Statistical Analysis of Transposon Sequencing Data to Determine Essential Genes

De Jesus Aneiro, Michael A.

View/ Open

DEJESUSANEIRO-DISSERTATION-2016.pdf (3.816Mb)

Date

2016-12-02

Author

De Jesus Aneiro, Michael A.

Metadata

Show full item record

Abstract

Transposon Sequencing (TnSeq) has become a popular biological tool for assessing the phenotypes of large libraries of bacterial mutants at the same time. This allows for high-throughput identification of genes which are essential for growth, thus providing valuable information about the function of those genes and the discovery of potential drug targets that could lead to treatments. However, analysis of data obtained from TnSeq is challenging as it requires estimating unknown parameters from data that is often noisy and likely coming from a mixture of different phenotypes. In addition, the classification of essentiality is not known a priori, requiring unsupervised methods capable of identifying key features in the data to confidently determine essentiality. We present several models capable of identifying essential genes while overcoming the difficulties that are present in analyzing TnSeq data.

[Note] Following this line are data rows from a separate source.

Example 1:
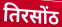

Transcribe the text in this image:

तिरसोंठ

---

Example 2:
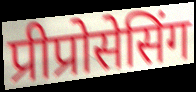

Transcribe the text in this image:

प्रीप्रोसेसिंग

Together, these methods provide ways to analyze TnSeq data in one or multiple conditions, confined within gene boundaries or across the entire genome, and while reducing the impact of noise and outliers that are often present in this type of data.

Citation

De Jesus Aneiro, Michael A. (2016). Statistical Analysis of Transposon Sequencing Data to Determine Essential Genes. Doctoral dissertation, Texas A & M University. Available electronically from https : / /hdl .handle .net /1969 .1 /159011.